■ EXERCISE INSTRUCTIONS ■
Retype all data exactly as given. Pictures should not be retyped.

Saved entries
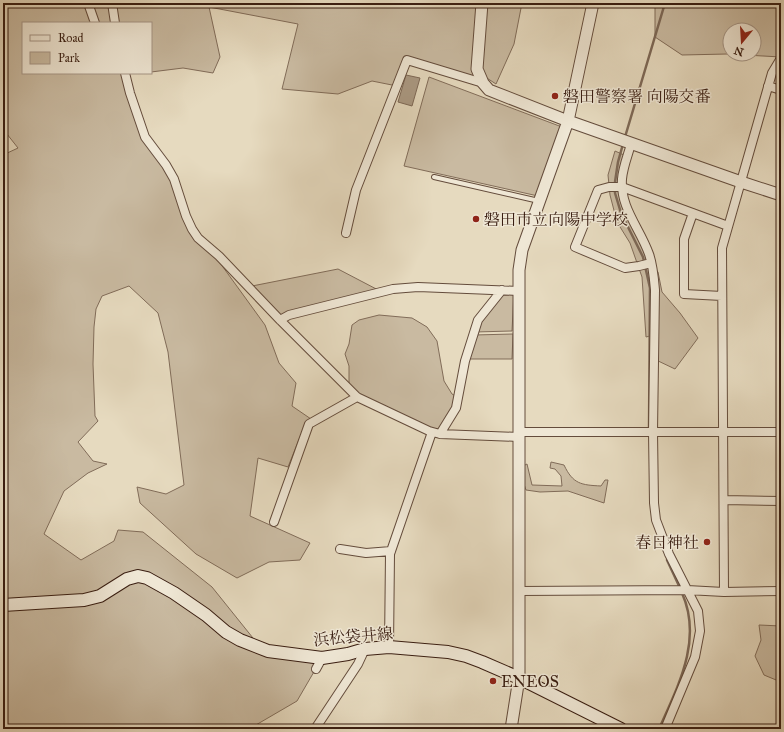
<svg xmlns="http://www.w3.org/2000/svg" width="784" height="732" font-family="'IM FELL Great Primer','Noto Serif JP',serif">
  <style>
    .green { fill: #c9baa1; stroke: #816c59; fill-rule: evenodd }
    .water { fill: #ab9a84; stroke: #7d6856 }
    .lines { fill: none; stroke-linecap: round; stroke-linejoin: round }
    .stream { stroke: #7d6856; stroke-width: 2.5 }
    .service-casing { stroke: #644c3c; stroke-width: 6 }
    .minor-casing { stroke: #644c3c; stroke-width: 10 }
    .tertiary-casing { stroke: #644c3c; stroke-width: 13 }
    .secondary-casing { stroke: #391d11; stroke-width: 14 }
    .service { stroke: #efe7d5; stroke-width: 4 }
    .minor { stroke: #efe7d5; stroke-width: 8 }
    .tertiary { stroke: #efe7d5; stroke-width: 11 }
    .secondary { stroke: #efe7d5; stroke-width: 12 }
    .poi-dot { fill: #8f2418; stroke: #efe7d5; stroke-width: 1.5 }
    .labels { text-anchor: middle; stroke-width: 3; stroke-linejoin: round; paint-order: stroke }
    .poi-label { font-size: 16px; fill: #391d11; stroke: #efe7d5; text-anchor: start }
    .street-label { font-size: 16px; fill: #391d11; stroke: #efe7d5 }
  </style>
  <rect width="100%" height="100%" fill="#e6dabf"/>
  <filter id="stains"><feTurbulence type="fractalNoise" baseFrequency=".005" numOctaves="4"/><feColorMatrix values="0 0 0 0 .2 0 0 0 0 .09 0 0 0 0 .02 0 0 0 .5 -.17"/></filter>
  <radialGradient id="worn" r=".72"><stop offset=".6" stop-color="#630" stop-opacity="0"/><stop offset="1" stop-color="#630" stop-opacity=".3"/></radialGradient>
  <path class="green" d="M3,3H522L514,44L496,84L473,69L474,77L410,61L397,86L372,81L338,94L282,89L298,24L209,7L220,57L213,73L183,68L151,72V23H23V73H137L126,74L147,140L169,170L186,216L265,325L279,363L296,383L292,406L311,419L300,437L288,467L258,458L250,516L310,543L300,560L269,562L237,578L196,554L140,503L137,487L166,494L184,485L168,352L158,313L129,286L102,296L96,309L94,327L93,364L95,416L98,421L78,442L93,461L107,464L88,473L64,491L44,534L81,560L114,541L118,530L143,532L212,587L261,648L322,658L297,701L249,729H3V155L18,148L3,129Z
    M655,3H774L781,5V57L727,54L682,55L655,37ZM730,30H754V54H730Z
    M429,77L562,127L538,196L404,166Z
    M615,151L624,155L620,181L652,265L658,272L662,292L680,313L698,338L675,369L654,359V335L646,337L642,277L630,243L617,222L610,195L608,175Z
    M338,269L382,292L280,320L247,287Z
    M502,290L514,291L512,331L475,332Z
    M379,315L412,318L427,327L437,341L444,381L452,394L459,398L440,434L349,389V366L345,354L349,344L352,325L359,320Z
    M513,334L512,359H466L474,335Z
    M551,462L564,465C573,484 581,485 601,486L605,480H608L604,503L568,491L540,492L526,490L524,484L523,466L527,464L532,485L562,486L561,476L555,469L550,468Z
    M759,625L781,626V682L764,675L755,656L761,640Z"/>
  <path class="water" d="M406,75L420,78L412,106L398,102Z"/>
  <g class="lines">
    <path class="stream" d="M625,137L665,3
      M623,144L618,162L615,182V193L621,213L643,257L650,288L649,431
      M658,537L664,551
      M667,560L680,588
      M659,729C678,686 703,640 682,593"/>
    <g class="service-casing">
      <path id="service" d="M434,177L539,201"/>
    </g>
    <g class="minor-casing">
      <path id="minor" d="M88,3L95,23
        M112,3L115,23
        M125,73L130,93L145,137L166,165L174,179L186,216L192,229L198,238L219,256L280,320L357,397L429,431L440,434L519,437
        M768,86L781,90
        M631,144C628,155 623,167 622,179C620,208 640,228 649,254C653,265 654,278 655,290L653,432L654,503L656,520L669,554L698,611L700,631L695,657L665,729
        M693,213L684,239V294L722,296
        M346,233L356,190L407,60L483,83
        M651,263L639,266L625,268L575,247L598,190L609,187H622L728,226
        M280,320L289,315L393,289L418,287L518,291
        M519,432H781
        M440,434L456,408L465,361L478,320L502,290
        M724,500L781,501
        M274,522L309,424L357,397
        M340,549L366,553L391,551
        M519,591L687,590L724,592L781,591
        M724,592L722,248L772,73L781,58
        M389,647L390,554L432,432
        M316,669L322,658
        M315,729L358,664L365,649"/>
    </g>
    <g class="tertiary-casing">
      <path id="tertiary" d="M482,3L477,69L483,83L489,90L568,121L741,182L781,195
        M511,729L519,678V270L522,250L568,121L593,3"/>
    </g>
    <g class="secondary-casing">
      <path id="secondary" d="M3,605L84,600L100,596L127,579L138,576L147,578L174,593L206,615L226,632L240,640L268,651L322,658L348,654L365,649L389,647L448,652L466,656L482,662L519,678L621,729"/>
    </g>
    <use href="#service" class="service"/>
    <use href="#minor" class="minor"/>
    <use href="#tertiary" class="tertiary"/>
    <use href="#secondary" class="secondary"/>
  </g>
  <g class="poi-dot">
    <circle cx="555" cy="96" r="4"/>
    <circle cx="476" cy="219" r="4"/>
    <circle cx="707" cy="542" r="4"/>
    <circle cx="493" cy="681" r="4"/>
  </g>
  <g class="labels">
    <g class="poi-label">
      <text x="563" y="102">磐田警察署 向陽交番</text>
      <text x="484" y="225">磐田市立向陽中学校</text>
      <text x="699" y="548" text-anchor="end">春日神社</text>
      <text x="501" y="687">ENEOS</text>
    </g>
    <g class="street-label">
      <text transform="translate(353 636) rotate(-5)" y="6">浜松袋井線</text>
    </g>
  </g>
  <rect width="784" height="732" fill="none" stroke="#e6dabf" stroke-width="16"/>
  <rect x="4" y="4" width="776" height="724" fill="none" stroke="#391d11" stroke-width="2"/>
  <rect x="8" y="8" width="768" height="716" fill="none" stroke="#391d11"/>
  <rect x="22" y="22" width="130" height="52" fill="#efe7d5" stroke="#a69687"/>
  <rect x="30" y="35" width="20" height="6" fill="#efe7d5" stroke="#a69687"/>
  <text x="58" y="42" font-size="12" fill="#391d11">Road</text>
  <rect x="30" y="52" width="20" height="12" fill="#c9baa1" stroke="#a69687"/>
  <text x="58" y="62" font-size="12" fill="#391d11">Park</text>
  <g transform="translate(742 42) rotate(198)"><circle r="19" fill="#efe7d5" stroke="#a69687"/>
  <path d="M0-3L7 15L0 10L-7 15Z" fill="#8f2418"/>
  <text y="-6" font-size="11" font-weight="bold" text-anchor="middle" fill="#391d11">N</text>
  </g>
  <rect width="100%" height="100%" filter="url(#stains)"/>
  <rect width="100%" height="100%" fill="url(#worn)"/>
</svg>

■ TASK OUTPUT ■
<svg xmlns="http://www.w3.org/2000/svg" width="784" height="732" font-family="'IM FELL Great Primer','Noto Serif JP',serif">
  <style>
    .green { fill: #c9baa1; stroke: #816c59; fill-rule: evenodd }
    .water { fill: #ab9a84; stroke: #7d6856 }
    .lines { fill: none; stroke-linecap: round; stroke-linejoin: round }
    .stream { stroke: #7d6856; stroke-width: 2.5 }
    .service-casing { stroke: #644c3c; stroke-width: 6 }
    .minor-casing { stroke: #644c3c; stroke-width: 10 }
    .tertiary-casing { stroke: #644c3c; stroke-width: 13 }
    .secondary-casing { stroke: #391d11; stroke-width: 14 }
    .service { stroke: #efe7d5; stroke-width: 4 }
    .minor { stroke: #efe7d5; stroke-width: 8 }
    .tertiary { stroke: #efe7d5; stroke-width: 11 }
    .secondary { stroke: #efe7d5; stroke-width: 12 }
    .poi-dot { fill: #8f2418; stroke: #efe7d5; stroke-width: 1.5 }
    .labels { text-anchor: middle; stroke-width: 3; stroke-linejoin: round; paint-order: stroke }
    .poi-label { font-size: 16px; fill: #391d11; stroke: #efe7d5; text-anchor: start }
    .street-label { font-size: 16px; fill: #391d11; stroke: #efe7d5 }
  </style>
  <rect width="100%" height="100%" fill="#e6dabf"/>
  <filter id="stains"><feTurbulence type="fractalNoise" baseFrequency=".005" numOctaves="4"/><feColorMatrix values="0 0 0 0 .2 0 0 0 0 .09 0 0 0 0 .02 0 0 0 .5 -.17"/></filter>
  <radialGradient id="worn" r=".72"><stop offset=".6" stop-color="#630" stop-opacity="0"/><stop offset="1" stop-color="#630" stop-opacity=".3"/></radialGradient>
  <path class="green" d="M3,3H522L514,44L496,84L473,69L474,77L410,61L397,86L372,81L338,94L282,89L298,24L209,7L220,57L213,73L183,68L151,72V23H23V73H137L126,74L147,140L169,170L186,216L265,325L279,363L296,383L292,406L311,419L300,437L288,467L258,458L250,516L310,543L300,560L269,562L237,578L196,554L140,503L137,487L166,494L184,485L168,352L158,313L129,286L102,296L96,309L94,327L93,364L95,416L98,421L78,442L93,461L107,464L88,473L64,491L44,534L81,560L114,541L118,530L143,532L212,587L261,648L322,658L297,701L249,729H3V155L18,148L3,129Z
    M655,3H774L781,5V57L727,54L682,55L655,37ZM730,30H754V54H730Z
    M429,77L562,127L538,196L404,166Z
    M615,151L624,155L620,181L652,265L658,272L662,292L680,313L698,338L675,369L654,359V335L646,337L642,277L630,243L617,222L610,195L608,175Z
    M338,269L382,292L280,320L247,287Z
    M502,290L514,291L512,331L475,332Z
    M379,315L412,318L427,327L437,341L444,381L452,394L459,398L440,434L349,389V366L345,354L349,344L352,325L359,320Z
    M513,334L512,359H466L474,335Z
    M551,462L564,465C573,484 581,485 601,486L605,480H608L604,503L568,491L540,492L526,490L524,484L523,466L527,464L532,485L562,486L561,476L555,469L550,468Z
    M759,625L781,626V682L764,675L755,656L761,640Z"/>
  <path class="water" d="M406,75L420,78L412,106L398,102Z"/>
  <g class="lines">
    <path class="stream" d="M625,137L665,3
      M623,144L618,162L615,182V193L621,213L643,257L650,288L649,431
      M658,537L664,551
      M667,560L680,588
      M659,729C678,686 703,640 682,593"/>
    <g class="service-casing">
      <path id="service" d="M434,177L539,201"/>
    </g>
    <g class="minor-casing">
      <path id="minor" d="M88,3L95,23
        M112,3L115,23
        M125,73L130,93L145,137L166,165L174,179L186,216L192,229L198,238L219,256L280,320L357,397L429,431L440,434L519,437
        M768,86L781,90
        M631,144C628,155 623,167 622,179C620,208 640,228 649,254C653,265 654,278 655,290L653,432L654,503L656,520L669,554L698,611L700,631L695,657L665,729
        M693,213L684,239V294L722,296
        M346,233L356,190L407,60L483,83
        M651,263L639,266L625,268L575,247L598,190L609,187H622L728,226
        M280,320L289,315L393,289L418,287L518,291
        M519,432H781
        M440,434L456,408L465,361L478,320L502,290
        M724,500L781,501
        M274,522L309,424L357,397
        M340,549L366,553L391,551
        M519,591L687,590L724,592L781,591
        M724,592L722,248L772,73L781,58
        M389,647L390,554L432,432
        M316,669L322,658
        M315,729L358,664L365,649"/>
    </g>
    <g class="tertiary-casing">
      <path id="tertiary" d="M482,3L477,69L483,83L489,90L568,121L741,182L781,195
        M511,729L519,678V270L522,250L568,121L593,3"/>
    </g>
    <g class="secondary-casing">
      <path id="secondary" d="M3,605L84,600L100,596L127,579L138,576L147,578L174,593L206,615L226,632L240,640L268,651L322,658L348,654L365,649L389,647L448,652L466,656L482,662L519,678L621,729"/>
    </g>
    <use href="#service" class="service"/>
    <use href="#minor" class="minor"/>
    <use href="#tertiary" class="tertiary"/>
    <use href="#secondary" class="secondary"/>
  </g>
  <g class="poi-dot">
    <circle cx="555" cy="96" r="4"/>
    <circle cx="476" cy="219" r="4"/>
    <circle cx="707" cy="542" r="4"/>
    <circle cx="493" cy="681" r="4"/>
  </g>
  <g class="labels">
    <g class="poi-label">
      <text x="563" y="102">磐田警察署 向陽交番</text>
      <text x="484" y="225">磐田市立向陽中学校</text>
      <text x="699" y="548" text-anchor="end">春日神社</text>
      <text x="501" y="687">ENEOS</text>
    </g>
    <g class="street-label">
      <text transform="translate(353 636) rotate(-5)" y="6">浜松袋井線</text>
    </g>
  </g>
  <rect width="784" height="732" fill="none" stroke="#e6dabf" stroke-width="16"/>
  <rect x="4" y="4" width="776" height="724" fill="none" stroke="#391d11" stroke-width="2"/>
  <rect x="8" y="8" width="768" height="716" fill="none" stroke="#391d11"/>
  <rect x="22" y="22" width="130" height="52" fill="#efe7d5" stroke="#a69687"/>
  <rect x="30" y="35" width="20" height="6" fill="#efe7d5" stroke="#a69687"/>
  <text x="58" y="42" font-size="12" fill="#391d11">Road</text>
  <rect x="30" y="52" width="20" height="12" fill="#c9baa1" stroke="#a69687"/>
  <text x="58" y="62" font-size="12" fill="#391d11">Park</text>
  <g transform="translate(742 42) rotate(198)"><circle r="19" fill="#efe7d5" stroke="#a69687"/>
  <path d="M0-3L7 15L0 10L-7 15Z" fill="#8f2418"/>
  <text y="-6" font-size="11" font-weight="bold" text-anchor="middle" fill="#391d11">N</text>
  </g>
  <rect width="100%" height="100%" filter="url(#stains)"/>
  <rect width="100%" height="100%" fill="url(#worn)"/>
</svg>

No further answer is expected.